Take Senator Harkin’s proposal. Yes, states must adopt college- and career ready standards, test students annually in reading and math, establish an accountability system with performance targets, identify at least 15 percent of schools for improvement, and implement performance-based evaluation system for teachers and principals. But all of the details (with the exception of federal reporting, where the requirements are quite specific) are left up to states. Waivers can remain in effect, and for nearly every provision there’s an option to design and get approval for states’ preferred policy choices.

The Ranking Member on the House education committee, Rep. George Miller (D-CA), would give states slightly less leeway. For example, Miller’s proposal defines what adequate student growth means, gives states fewer choices in setting performance targets, and requires states to get approval for their academic standards from institutions of higher education unless they are common to several states. Still, Miller wouldn’t require states to intervene in a certain number or percentage of schools (just particular categories of schools), and it gives states flexibility to design their own accountability systems and teacher evaluations.

What’s incredible is that the Republican proposals cede even more authority to states – significantly curbing the Secretary of Education’s authority, eliminating (or consolidating, depending on your point of view) funding and programs like those for English language learners, and dismantling nearly every federal guideline for standards and accountability. Their plans also eschew many of the lessons learned from NCLB, including bipartisan, commonsense ideas like uniform graduation rates and using a balance of proficiency and growth for accountability. Is it intrusive to ask states to set some kind of school performance goals? Is it so burdensome for states to also take student growth into account? And is it really that unreasonable to expect states to report school data in a comparable way?

None of the ESEA reauthorization proposals are perfect. But if you actually read them – and I have – it seems like there should be more room to compromise.
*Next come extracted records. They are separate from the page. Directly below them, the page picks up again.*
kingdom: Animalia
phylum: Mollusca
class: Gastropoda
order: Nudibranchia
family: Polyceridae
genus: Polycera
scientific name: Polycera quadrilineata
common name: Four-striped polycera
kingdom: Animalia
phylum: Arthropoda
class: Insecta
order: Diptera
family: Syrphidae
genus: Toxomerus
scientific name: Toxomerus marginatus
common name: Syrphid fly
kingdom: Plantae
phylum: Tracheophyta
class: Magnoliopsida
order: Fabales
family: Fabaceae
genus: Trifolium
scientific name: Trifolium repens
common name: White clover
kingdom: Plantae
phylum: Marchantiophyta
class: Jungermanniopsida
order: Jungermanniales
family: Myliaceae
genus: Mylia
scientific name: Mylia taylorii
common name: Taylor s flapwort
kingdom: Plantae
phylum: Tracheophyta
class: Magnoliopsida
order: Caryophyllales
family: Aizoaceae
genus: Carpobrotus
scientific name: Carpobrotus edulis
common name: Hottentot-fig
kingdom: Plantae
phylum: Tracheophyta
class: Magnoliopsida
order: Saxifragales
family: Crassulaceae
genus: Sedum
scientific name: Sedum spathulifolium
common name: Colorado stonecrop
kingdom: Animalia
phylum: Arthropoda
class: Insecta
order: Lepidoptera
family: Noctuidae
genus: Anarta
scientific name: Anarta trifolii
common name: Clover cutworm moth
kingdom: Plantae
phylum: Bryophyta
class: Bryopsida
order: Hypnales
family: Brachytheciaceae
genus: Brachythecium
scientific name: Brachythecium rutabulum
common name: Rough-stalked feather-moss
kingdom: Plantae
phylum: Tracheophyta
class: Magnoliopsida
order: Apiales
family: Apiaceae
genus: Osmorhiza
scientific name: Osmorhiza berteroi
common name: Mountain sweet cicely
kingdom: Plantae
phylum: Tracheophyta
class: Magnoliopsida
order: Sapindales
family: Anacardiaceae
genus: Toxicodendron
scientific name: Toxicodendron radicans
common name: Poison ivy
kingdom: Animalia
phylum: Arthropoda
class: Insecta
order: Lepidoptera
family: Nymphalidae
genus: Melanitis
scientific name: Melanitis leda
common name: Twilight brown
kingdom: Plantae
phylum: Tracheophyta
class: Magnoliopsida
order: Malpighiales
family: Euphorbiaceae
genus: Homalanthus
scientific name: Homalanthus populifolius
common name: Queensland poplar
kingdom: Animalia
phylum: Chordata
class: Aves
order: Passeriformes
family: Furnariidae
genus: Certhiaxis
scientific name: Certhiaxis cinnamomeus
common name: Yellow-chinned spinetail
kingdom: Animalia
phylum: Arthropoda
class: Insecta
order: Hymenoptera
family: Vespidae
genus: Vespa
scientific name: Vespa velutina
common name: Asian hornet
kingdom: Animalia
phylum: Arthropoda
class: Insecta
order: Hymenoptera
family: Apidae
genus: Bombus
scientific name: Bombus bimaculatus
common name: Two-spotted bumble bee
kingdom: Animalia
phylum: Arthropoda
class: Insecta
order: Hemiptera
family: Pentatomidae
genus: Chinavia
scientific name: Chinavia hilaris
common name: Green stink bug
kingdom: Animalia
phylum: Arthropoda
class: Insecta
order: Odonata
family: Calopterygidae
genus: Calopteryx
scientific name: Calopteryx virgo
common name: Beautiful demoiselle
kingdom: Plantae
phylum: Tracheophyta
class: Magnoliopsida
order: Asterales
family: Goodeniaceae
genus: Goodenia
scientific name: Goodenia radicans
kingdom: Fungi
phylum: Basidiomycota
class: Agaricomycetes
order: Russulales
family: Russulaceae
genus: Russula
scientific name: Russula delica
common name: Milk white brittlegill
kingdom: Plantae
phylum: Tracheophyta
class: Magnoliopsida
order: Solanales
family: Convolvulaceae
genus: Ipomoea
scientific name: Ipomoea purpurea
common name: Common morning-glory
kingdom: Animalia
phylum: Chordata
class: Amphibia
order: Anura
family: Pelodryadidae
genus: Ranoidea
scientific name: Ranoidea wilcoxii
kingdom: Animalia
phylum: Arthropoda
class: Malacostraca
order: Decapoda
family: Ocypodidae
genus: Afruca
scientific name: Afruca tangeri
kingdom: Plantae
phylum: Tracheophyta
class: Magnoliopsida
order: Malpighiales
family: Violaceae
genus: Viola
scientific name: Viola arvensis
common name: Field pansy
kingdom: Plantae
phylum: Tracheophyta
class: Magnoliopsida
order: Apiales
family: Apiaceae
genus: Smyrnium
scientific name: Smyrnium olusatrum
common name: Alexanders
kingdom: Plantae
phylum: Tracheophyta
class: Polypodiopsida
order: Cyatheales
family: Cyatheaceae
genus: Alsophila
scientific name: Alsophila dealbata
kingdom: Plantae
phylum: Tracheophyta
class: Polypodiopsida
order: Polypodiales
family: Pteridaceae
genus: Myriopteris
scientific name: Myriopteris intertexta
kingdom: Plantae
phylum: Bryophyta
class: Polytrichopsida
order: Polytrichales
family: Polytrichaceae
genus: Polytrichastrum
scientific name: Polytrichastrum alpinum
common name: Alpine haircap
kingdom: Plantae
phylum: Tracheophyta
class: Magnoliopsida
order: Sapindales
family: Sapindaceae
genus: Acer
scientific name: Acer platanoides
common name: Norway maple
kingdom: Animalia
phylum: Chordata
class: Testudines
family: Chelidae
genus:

Everyone envisions a limited federal role! (To be clear, I’m not arguing that this is the best policy choice, only that it should make the politics easier.)

If Congress seriously wanted to make a deal, perhaps Republicans could get on board with a few more state requirements – performance targets or interventions in some number of schools, a measure of student growth, graduation rate accountability, and performance-based teacher evaluations that guide professional development – as long as states still had flexibility to make their own choices. Democrats could appease Republicans by streamlining reporting requirements, eliminating some of the required actions for schools in improvement, allowing teacher evaluations to be used only for professional development, or working on language to clarify the Secretary’s authority to grant waivers or encourage Common Core participation.

Yes, there would still be big differences to iron out (maintenance of effort, funding comparability, etc.), but the two parties aren’t nearly as far apart on policy as the political rhetoric might suggest. Unfortunately, with midterm elections fast approaching, lawmakers appear more concerned with scoring political points and toeing the party line than with the give and take of writing complicated policy. And waivers enable the administration to enact its preferred policies, at least temporarily, while simultaneously blaming Congress for inaction. In short, gridlock is a win-win. Despite two markups, four proposals, and thousands of pages of legislation, nobody in Washington benefits from making a deal. So get ready for those waiver renewals because ESEA isn’t going anywhere, anytime soon.